School renovations complete; students return after three years
By Sarah Hall
Editor
It’s the celebration that almost wasn’t.
The Chestnut Hill complex wasn’t supposed to be renovated; it was supposed to be shut down, its students dispersed to other schools across the Liverpool Central School District — at least according to the plan presented to the board of education in 2010.
But the board opted to keep the schools open, to pursue the renovation, and to give the Chestnuts — which have the highest rates of economically disadvantaged students in the district, according to New York State Education Department data — the chance to shine. And shine they do: the doors to the newly rebuilt elementary school reopened with a ribbon cutting celebration Wednesday, Sept. 6, where kids, families and the community got their first look at the school in three years. (The middle-schoolers returned to their building last year.)
“We love it,” said CHE Principal Todd Bourcy. “It’s home. It’s very exciting.”
While CHE had a roof replacement in 1998 and other minor fixes, this is the first significant renovation the building has seen in its nearly 60-year history. The total cost of the project, which included work at Liverpool High School and CHM, was $39.7 million; of that, $12.1 million was spent at CHE on:
- Improving the classrooms, kitchen, library and gymnasium
- Replacing the roofing, flooring, ceilings and lockers
- Installing ADA accessible toilets and hardware
- Improving the HVAC system
- Upgrading the building’s plumbing and electrical
The building’s age and poor condition prompted the district’s Long Range Facilities Committee to propose closing the complex as part of its long-range plan in 2010.
“I was — terrified is too strong of a word, but I was really concerned about it,” Bourcy said. “I’ve been here since ’98 as a teacher and the last several as an administrator. You form really strong relationships with the community, with the families. To lose a southern hub like this, it would have been devastating.”
Bourcy said the Chestnuts often felt neglected as other buildings got multimillion-dollar renovations.
“My first year teaching, we had buckets in the hallways, in the classrooms, because we were leaking,” he recalled. “So not to say we were forgotten, but because it was always in the back of people’s minds, ‘It may close, it may close.’ We were passed by for renovations even though we were next in line. And I think some of the students and the families, and even some of the staff had a chip on their shoulder about it. But it also turned into a bit of a rallying cry.”
Eventually, the school board made the decision to keep the Chestnuts open to maintain the district’s neighborhood schools. LCSD Superintendent Dr. Mark Potter, who spoke at the unveiling of the new building last week, praised the board’s “open-mindedness and really visionary thinking” and thanked the community for supporting the project.
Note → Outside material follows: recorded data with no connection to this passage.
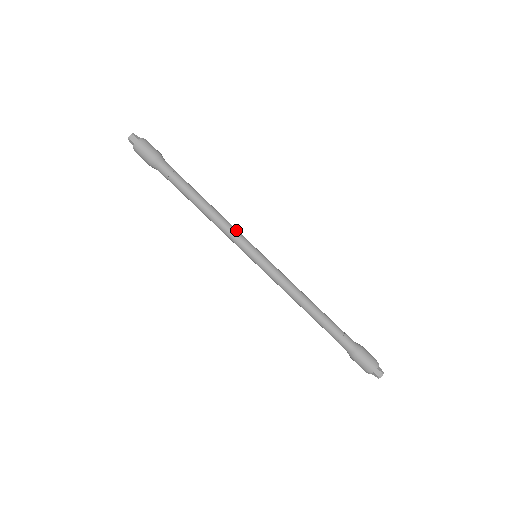
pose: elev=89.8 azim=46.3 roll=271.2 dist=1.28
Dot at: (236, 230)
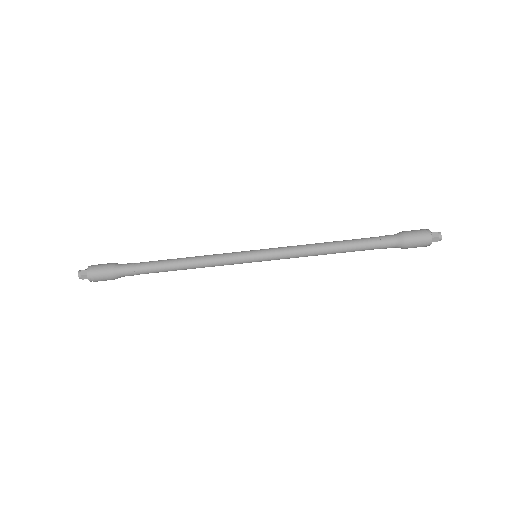
Dot at: (222, 254)
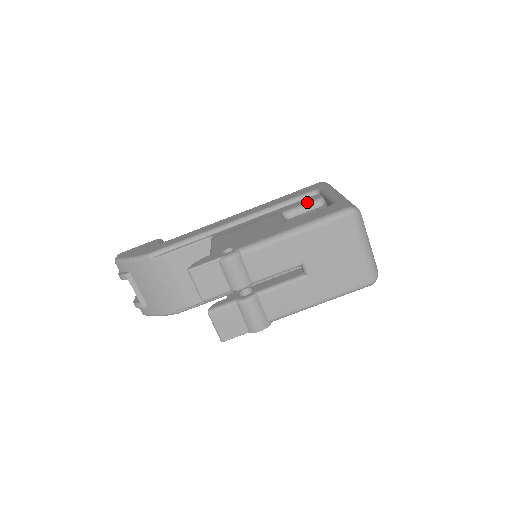
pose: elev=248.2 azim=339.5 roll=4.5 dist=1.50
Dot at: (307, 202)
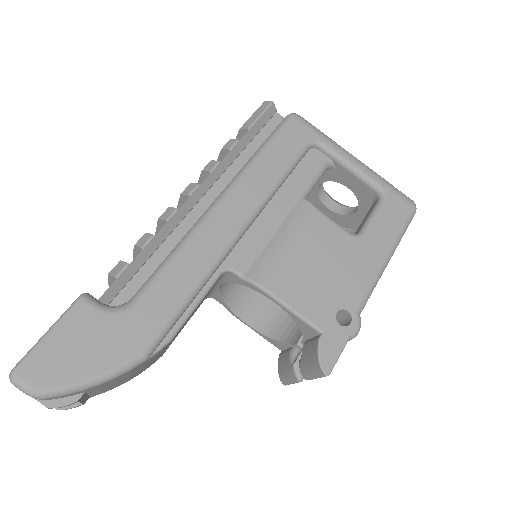
Dot at: (318, 171)
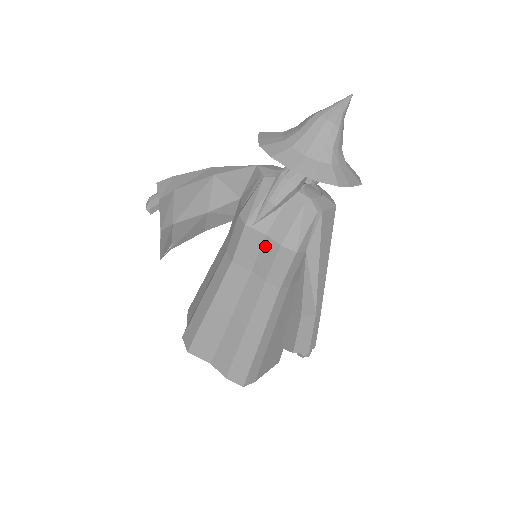
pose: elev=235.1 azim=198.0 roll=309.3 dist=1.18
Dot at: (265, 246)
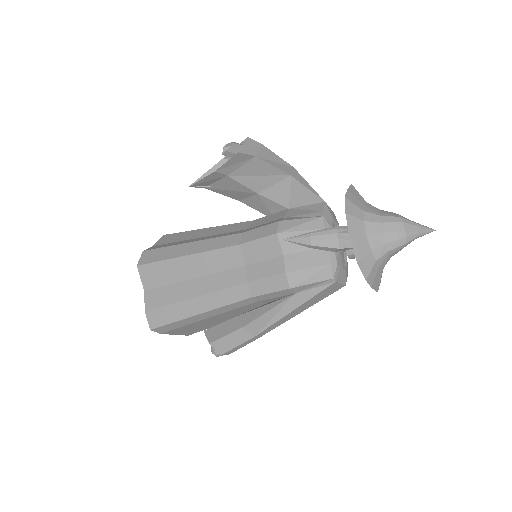
Dot at: (274, 261)
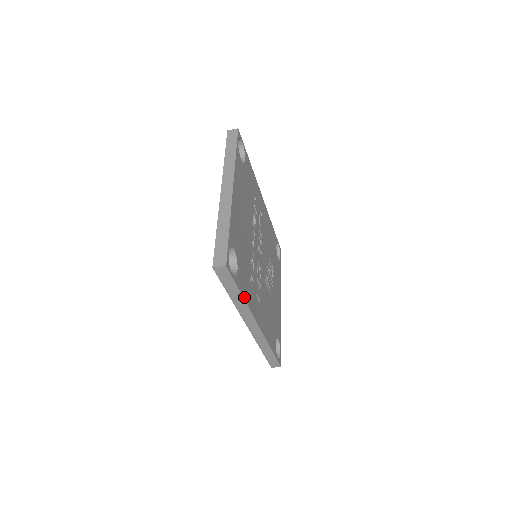
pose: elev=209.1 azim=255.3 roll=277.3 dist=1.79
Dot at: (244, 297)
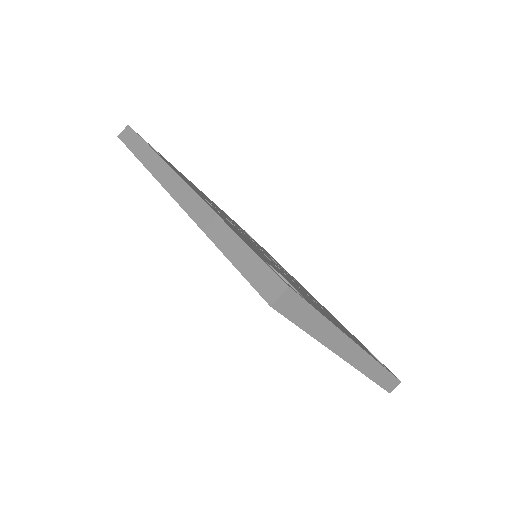
Dot at: (156, 153)
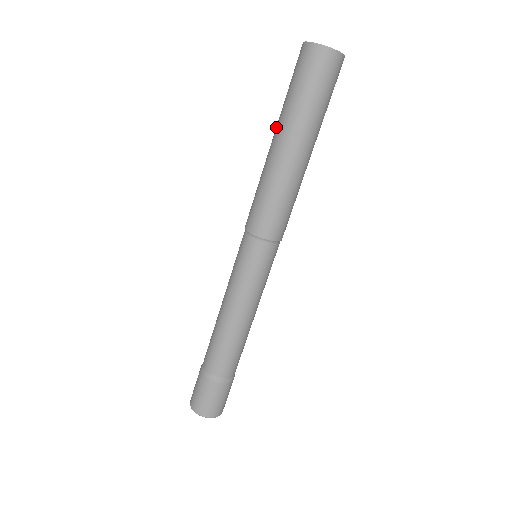
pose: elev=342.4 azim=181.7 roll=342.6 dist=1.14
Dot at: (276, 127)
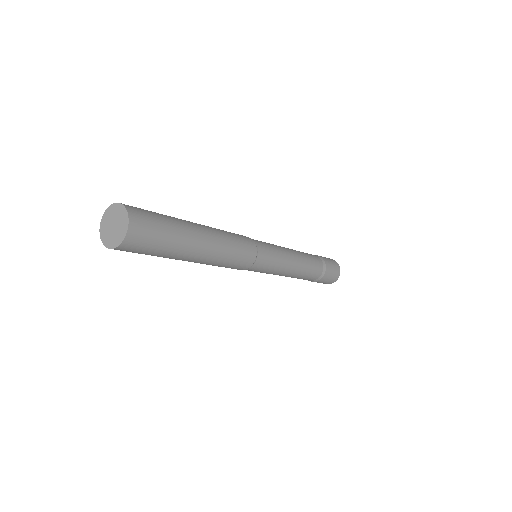
Dot at: occluded
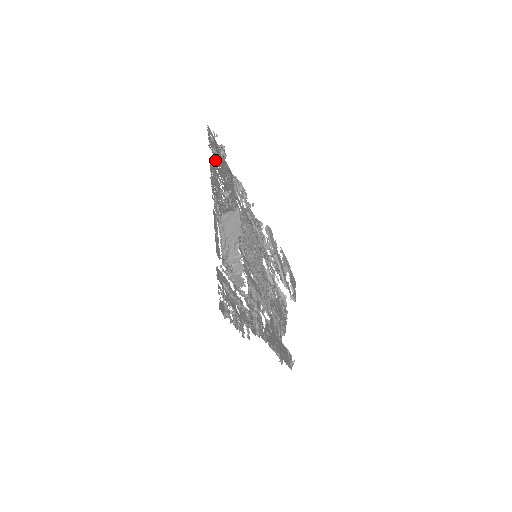
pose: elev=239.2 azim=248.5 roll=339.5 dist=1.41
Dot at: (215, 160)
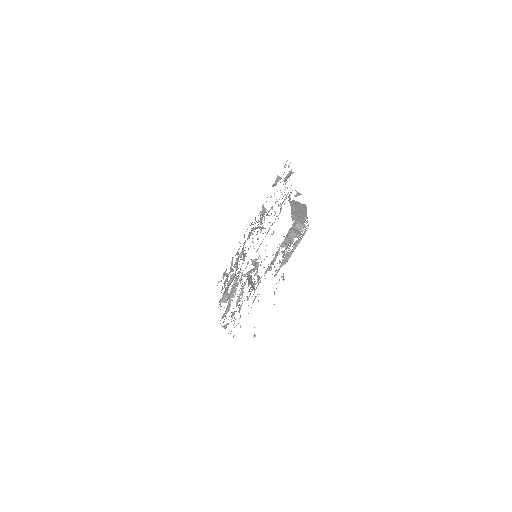
Dot at: occluded
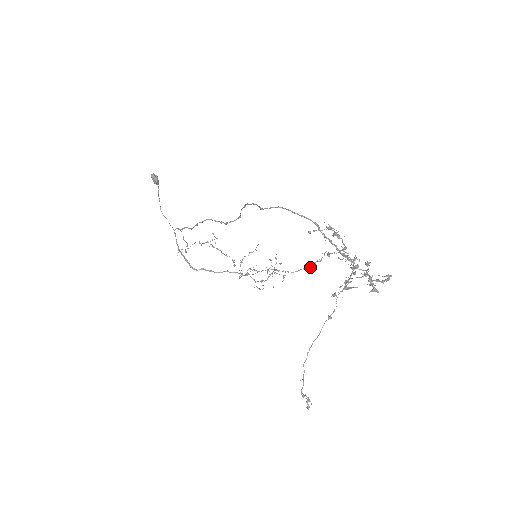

“Because of the cost, these buildings were not aided nearly as high [by the state],” Potter said. “I want to thank the community for supporting a lower-aided vote but at the same time commend the board for a decision and having some vision that we want to keep all of the neighborhood schools, all of the community schools in place without closing them and forcing the kids to go to a different school.”
That said, during the course of the renovation, the roughly 380 students at Chestnut did have to be bussed out to a different school — they spent three years at the former Wetzel Road Elementary while they waited for their building to be finished.
“We liked living at Wetzel Road for three years,” Bourcy said. “It’s centrally located. We formed a lot of great relationships with high school, with the students and the staff.”
But it’s so much better to be home, he added.
“[Wetzel is] at least 20 to 30 minutes, depending on busing and construction,” he said. “So yeah, it was a burden for them and our after-school activities, and our PTO was strategic in how they planned our activities. But the parents were so very supportive still, even living out there, to support all the activities we did.”
Now those sacrifices are paying off.
“I can’t wait to see the effects that it has when these kids finally have the best of the best, and they have a place that they call home that is crisp and clean and new and has the best technology, and it has the newest furniture. It has the brightest space,” Bourcy said. “Everything they’ve never experienced that before, and now they get it. Now they have the best of the best. And I’m looking to see the effects of, ‘Wow, we can be proud of our place. I’m not sitting at a broken desk with a broken chair and an Epson projector that doesn’t work. And then lights that keep going out. Or this roof keeps leaking here. Or it’s so hot I can’t concentrate.’ I’m really looking forward to seeing how those changes take place…. Yeah, it’s amazing.”